Eventually, Williams suffered from panic attacks and memory loss — he struggled to remember his lines on the set of the film "Night at the Museum 3." "He kept saying, 'I just want to reboot my brain,'" Schneider wrote, describing his suffering as "chemical warfare in his brain."

However, despite "countless blood tests, urine tests, plus rechecks of cortisol levels and lymph nodes" as well as a brain scan, the results came back negative, Shneider wrote. In spite of all this, Schneider says Williams remained sober and practiced meditation and yoga to try to alleviate the symptoms and get rid of the "terrorist within his brain."

"Robin was growing weary. The Parkinsonian mask was ever present and his voice was weakened. His left hand tremor was continuous now and he had a slow, shuffling gait. He hated that he could not find the words he wanted in conversations."

"Can you imagine the pain he felt as he experienced himself disintegrating?"

“How I wish he could have known why he was struggling, that it was not a weakness in his heart, spirit, or character,” she wrote.

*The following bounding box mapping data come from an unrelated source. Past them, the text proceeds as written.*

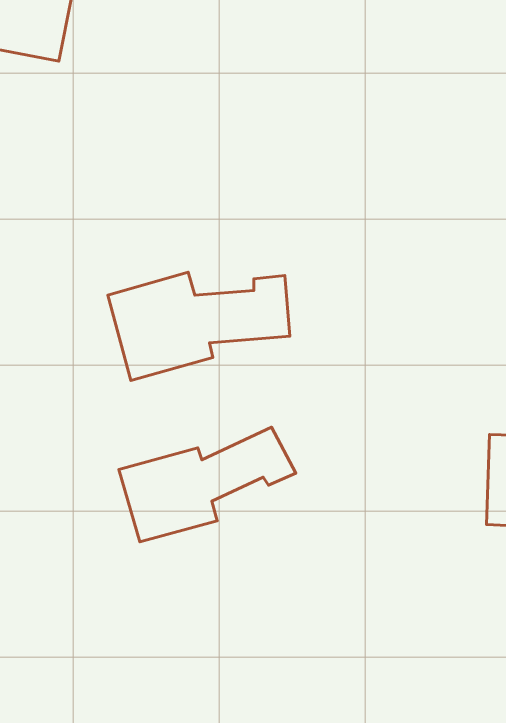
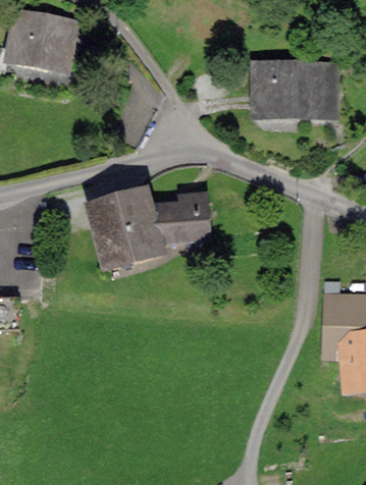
building: none -> [261,70,328,112]
building: [119,427,296,542] -> none

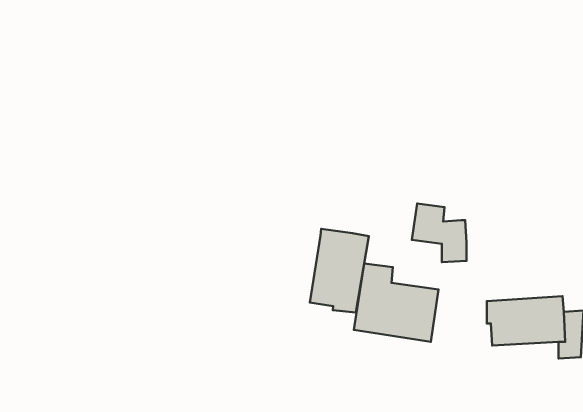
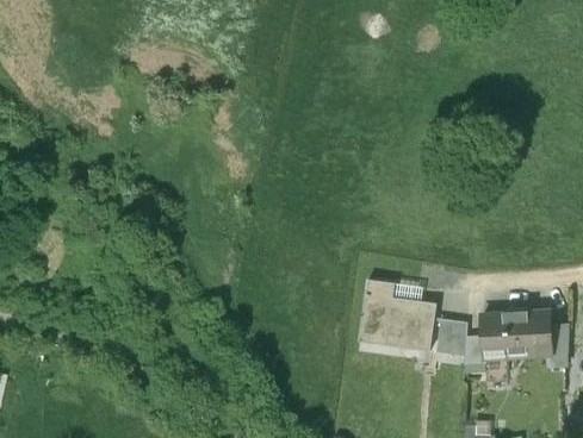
building: [412,203,467,262] -> [436,319,486,373]
building: [310,229,369,312] -> none

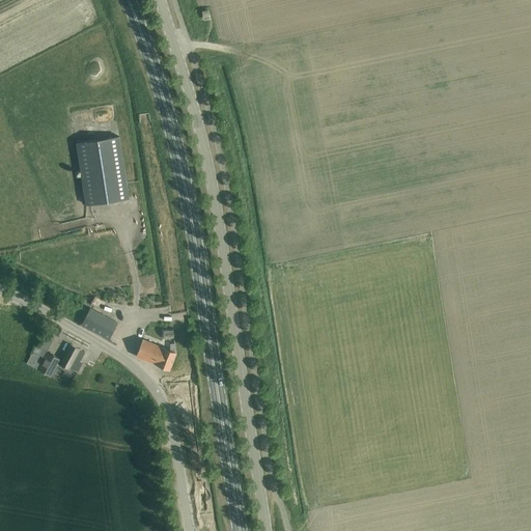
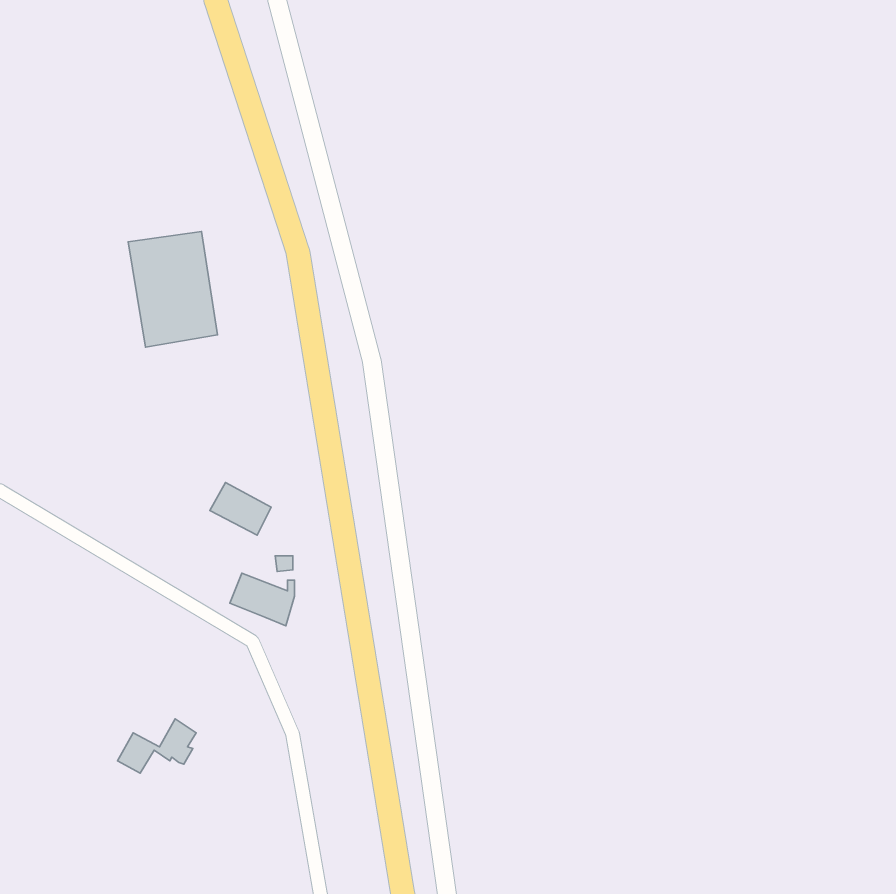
building: [80,308,116,339] -> [210,483,271,535]
building: [36,344,83,376] -> [117,719,196,773]

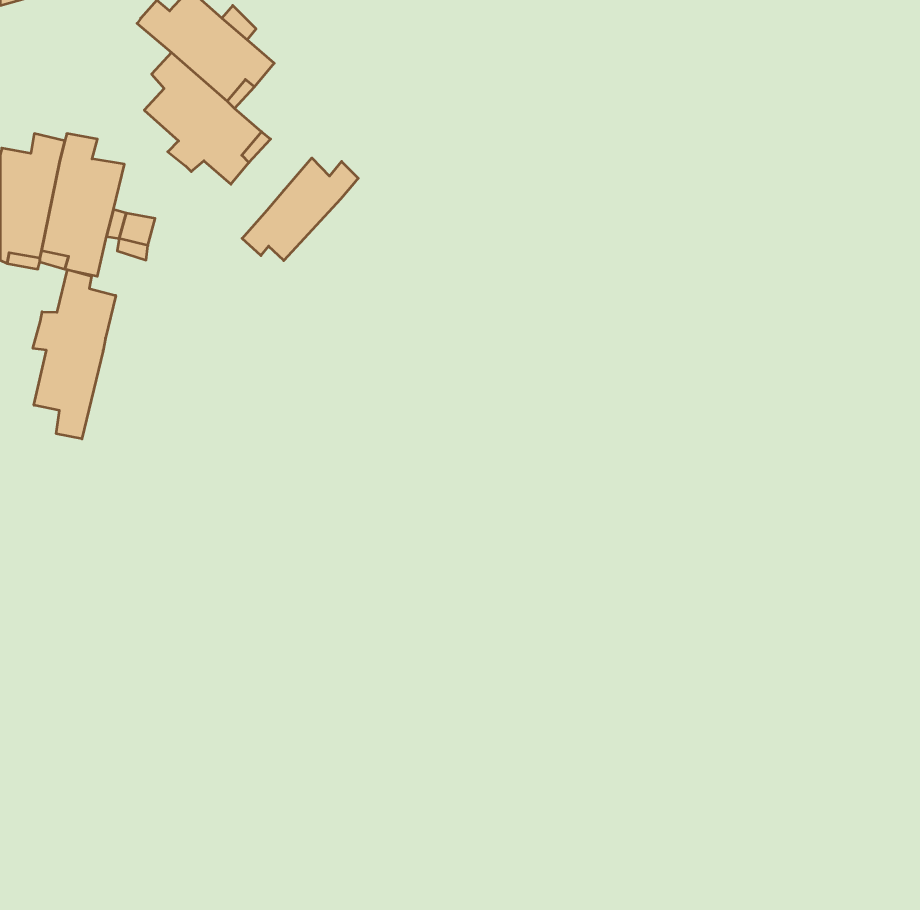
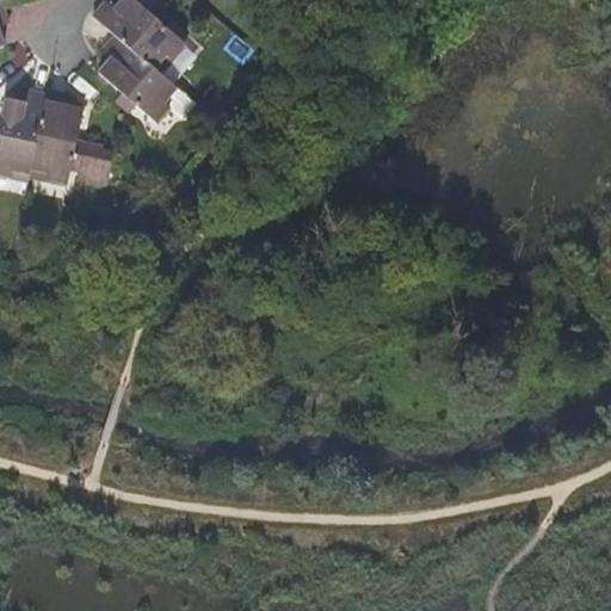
building: [242,158,358,261] -> none
building: [33,270,116,439] -> none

Williams' widow also shared their final words to each other the night before he died, saying she believed he was getting better after they had spent "one long date" together.

"When we retired for sleep, in our customary way, my husband said to me, 'Goodnight, my love,' and waited for my familiar reply: 'Goodnight, my love,'" she wrote. "His words still echo through my heart today."

Williams and Schneider married on October 22, 2011. Williams took his life in August, 2014.